I’ve taken a quick scan of what the experts are saying with regards to the 2023 outlook. I’ve had a look at both the NZ economy and some of the topics I’ve previously covered, like the labour market and supply chain, as well as looking more specifically at the printing and packaging industry. Hopefully, there’s something that gives you a little food for thought as you head into the holidays.
On Wednesday last week (14 December) the government announced that the country would enter a recession in 2023. The economic and fiscal update from the Treasury forecasts a contracting economy in the second, third and fourth quarters of 2023. The Reserve Bank is even more pessimistic on the back of the steep interest rate rises it has imposed to control inflation.
Easing inflation
Inflation is expected to ease on the back of falling commodity and house prices and an improving global supply chain. Despite the economic weakness and easy inflationary pressure, it is not expected to return to the government’s target band of 1% to 3% until December 2024, according to the Treasury’s update.
Tight labour market
The tight 2022 labour market and skills shortage, resulting from a lack of migration, looks set to continue in the coming year. Despite low unemployment and the borders opening to overseas workers, New Zealand is dealing with high numbers of workers leaving the country. A slowing of the economy in the context of continued skills shortages could prompt more people to search for higher paying roles overseas to maintain their current lifestyle.
As a result, Jarden has indicated that a slowdown in the growth in wages may take some time to realise. This will likely slow the fall in the inflation rate.
The most in demand roles / skills, according to recruitment company Hays, are Project Manager, Architect, Engineer, Trades / Labourers, Truck Driver, Crane Operator, Facilities Manager, Cyber Security, Data Scientist, Cloud and Sustainability Specialist, Service Desk Analyst, Payroll and Lawyer.
Hays offers some advice to employers on how to tackle these challenging times – Advice for employers.
High interest rates
In the same report mentioned above, Jarden forecasts a continuation of the current high interest rate levels. Whilst these may help reduce the rate of inflation, it is also a key contributor to the slowing economy and likely to increase the unemployment rate.
The recent OCR increases, which lead to the sharp increase in retail borrowing costs, will not take their full effect until 2023 and 2024. Many borrowers who fixed mortgages at record low interest rates for one- and two-year terms will soon roll on to substantially higher interest rates – in many cases double the interest rates they were previously paying. This will materially affect borrowers’ discretionary incomes, particularly those that recently borrowed to buy houses with low deposits.
Sustainability
David Allen, a specialist in resource management, environmental and natural resources law at Buddle Findlay, outlined his belief that 2023 will be a pivotal year for climate change and sustainability in NZ, in an interesting article he wrote for the NZ Herald a few weeks ago.

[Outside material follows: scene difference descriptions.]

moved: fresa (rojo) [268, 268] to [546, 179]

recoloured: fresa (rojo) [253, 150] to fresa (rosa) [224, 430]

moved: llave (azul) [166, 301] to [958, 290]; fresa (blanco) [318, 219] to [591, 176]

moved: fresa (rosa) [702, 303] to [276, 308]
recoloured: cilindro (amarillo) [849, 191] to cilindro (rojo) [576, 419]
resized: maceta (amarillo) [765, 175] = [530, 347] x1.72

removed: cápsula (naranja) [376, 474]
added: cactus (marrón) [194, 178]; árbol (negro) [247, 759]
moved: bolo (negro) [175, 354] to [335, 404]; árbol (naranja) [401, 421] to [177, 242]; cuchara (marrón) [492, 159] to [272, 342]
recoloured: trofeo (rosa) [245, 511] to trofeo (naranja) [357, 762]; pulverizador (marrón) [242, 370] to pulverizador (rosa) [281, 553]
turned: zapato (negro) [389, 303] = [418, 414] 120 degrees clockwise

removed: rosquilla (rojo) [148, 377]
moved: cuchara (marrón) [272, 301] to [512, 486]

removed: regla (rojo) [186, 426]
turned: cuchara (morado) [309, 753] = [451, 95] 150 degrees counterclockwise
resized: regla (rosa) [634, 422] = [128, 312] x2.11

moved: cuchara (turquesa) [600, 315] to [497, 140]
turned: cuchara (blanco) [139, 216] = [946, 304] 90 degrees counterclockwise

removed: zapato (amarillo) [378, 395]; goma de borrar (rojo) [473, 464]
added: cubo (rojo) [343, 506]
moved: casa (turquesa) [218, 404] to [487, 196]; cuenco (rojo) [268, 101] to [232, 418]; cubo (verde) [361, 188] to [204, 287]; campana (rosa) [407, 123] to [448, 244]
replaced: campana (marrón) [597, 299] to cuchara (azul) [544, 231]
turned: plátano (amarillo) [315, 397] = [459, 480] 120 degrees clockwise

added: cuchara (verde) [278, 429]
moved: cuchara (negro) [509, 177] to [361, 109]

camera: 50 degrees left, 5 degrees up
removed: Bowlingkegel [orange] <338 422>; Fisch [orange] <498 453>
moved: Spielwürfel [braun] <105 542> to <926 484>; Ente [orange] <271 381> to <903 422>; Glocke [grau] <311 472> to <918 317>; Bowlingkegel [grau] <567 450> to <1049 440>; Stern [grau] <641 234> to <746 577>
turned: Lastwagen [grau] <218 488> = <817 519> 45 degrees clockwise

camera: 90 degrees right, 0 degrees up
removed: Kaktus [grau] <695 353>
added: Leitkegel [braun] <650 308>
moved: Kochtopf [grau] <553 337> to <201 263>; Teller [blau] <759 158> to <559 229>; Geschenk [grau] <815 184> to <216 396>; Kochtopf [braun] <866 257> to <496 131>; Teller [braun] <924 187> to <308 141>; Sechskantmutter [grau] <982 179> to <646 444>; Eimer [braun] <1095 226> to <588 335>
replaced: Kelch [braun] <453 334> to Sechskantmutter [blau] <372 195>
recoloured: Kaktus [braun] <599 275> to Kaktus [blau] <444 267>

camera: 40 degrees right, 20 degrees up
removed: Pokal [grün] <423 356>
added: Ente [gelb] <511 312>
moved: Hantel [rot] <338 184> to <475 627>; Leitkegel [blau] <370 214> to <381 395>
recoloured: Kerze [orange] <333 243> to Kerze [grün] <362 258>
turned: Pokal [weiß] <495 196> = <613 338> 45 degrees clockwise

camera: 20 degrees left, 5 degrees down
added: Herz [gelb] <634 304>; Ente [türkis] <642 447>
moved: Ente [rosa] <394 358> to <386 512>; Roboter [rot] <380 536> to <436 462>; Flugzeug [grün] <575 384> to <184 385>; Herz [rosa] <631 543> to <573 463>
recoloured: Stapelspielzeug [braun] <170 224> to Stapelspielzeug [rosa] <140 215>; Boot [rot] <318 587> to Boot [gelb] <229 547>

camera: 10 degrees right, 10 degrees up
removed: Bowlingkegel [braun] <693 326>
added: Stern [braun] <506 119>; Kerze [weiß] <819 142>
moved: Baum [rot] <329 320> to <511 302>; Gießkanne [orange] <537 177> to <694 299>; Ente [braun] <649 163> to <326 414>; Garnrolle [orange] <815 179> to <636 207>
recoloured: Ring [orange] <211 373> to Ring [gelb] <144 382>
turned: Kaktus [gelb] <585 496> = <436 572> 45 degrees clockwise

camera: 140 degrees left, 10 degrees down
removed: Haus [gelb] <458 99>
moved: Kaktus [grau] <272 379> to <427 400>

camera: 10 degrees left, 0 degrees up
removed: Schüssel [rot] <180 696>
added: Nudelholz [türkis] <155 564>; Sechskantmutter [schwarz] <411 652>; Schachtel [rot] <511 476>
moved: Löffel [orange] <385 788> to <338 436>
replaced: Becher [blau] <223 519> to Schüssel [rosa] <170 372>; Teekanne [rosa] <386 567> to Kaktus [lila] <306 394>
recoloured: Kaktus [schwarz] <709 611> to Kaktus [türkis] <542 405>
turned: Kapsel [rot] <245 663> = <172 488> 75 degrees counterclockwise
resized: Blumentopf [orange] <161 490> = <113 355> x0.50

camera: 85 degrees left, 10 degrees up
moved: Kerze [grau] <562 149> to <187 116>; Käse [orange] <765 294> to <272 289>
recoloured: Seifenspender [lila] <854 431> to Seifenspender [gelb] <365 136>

The view is largely driven by his observations that the majority of the policy and planning work has now been completed and as such it’s time for the ‘real work’ to begin, as he describes it.
The National Adaptation Plan and the Emissions Reduction Plan were both published this year. In 2023, we will see more than 200 NZ businesses publishing their first report as set out in the Financial Sector (Climate-related Disclosures and Other Matters) Amendment Act 2021.
David outlines a number of key themes that are likely to continue or emerge for business in 2023.
- The financing of activity that considers environmental considerations will increase across a wide range of industries
- ESG related reporting will increase well beyond those that are initially required to by law and this will in turn drive more progress towards sustainability goals and ambitions
- There will be a greater and more urgent shift to renewable energy as organisations look to lower their emissions and power consumption
- The 2020 RMA amendments will take effect and we will likely see climate change become an issue in the planning and consenting process.
- The RMA will continue to be reformed. The Natural and Built Environment Bill (NBEB) and the associated Spatial Planning Bill were introduced in November. The third of the RMA reform acts, the Climate Change Adaptation Bill (CCAB), is expected to be introduced in 2023. Businesses will have to keep a careful eye on the development of these documents over the next 10 years.
Printing and packaging
So, what does all this mean for the print and packaging industry? Well, according to the latest Drupa Global Trends Report, as an industry we are a little more positive about the future than we were in 2019 prior to the Covid-19 pandemic. The packaging market is the most optimistic but the rest of the industry are seeing the light at the end of the tunnel. I’ve previously shared data and forecasts that indicate the continued growth in the print and packaging industries.
That said, it won’t all be a bed of roses either. It’s clear from the information shared above that finding and holding on to staff will continue to be a challenge. Costs look set to continue to increase and supply chain delays might have decreased but they are a long way away from where they were at the beginning of 2020. Mill closures will continue in 2023 which will obviously impact the availability and price of paper and substrates.
There are a couple of words that we continue to hear in relation to weathering the storm and taking advantage of some of the growth opportunities – diversification and innovation. It is quite clear from the data and forecasts that digital, online and sustainability all present significant growth opportunities.
I’ll leave you to ponder on that over the holidays but I’d welcome the opportunity to discuss them in more detail in the New Year.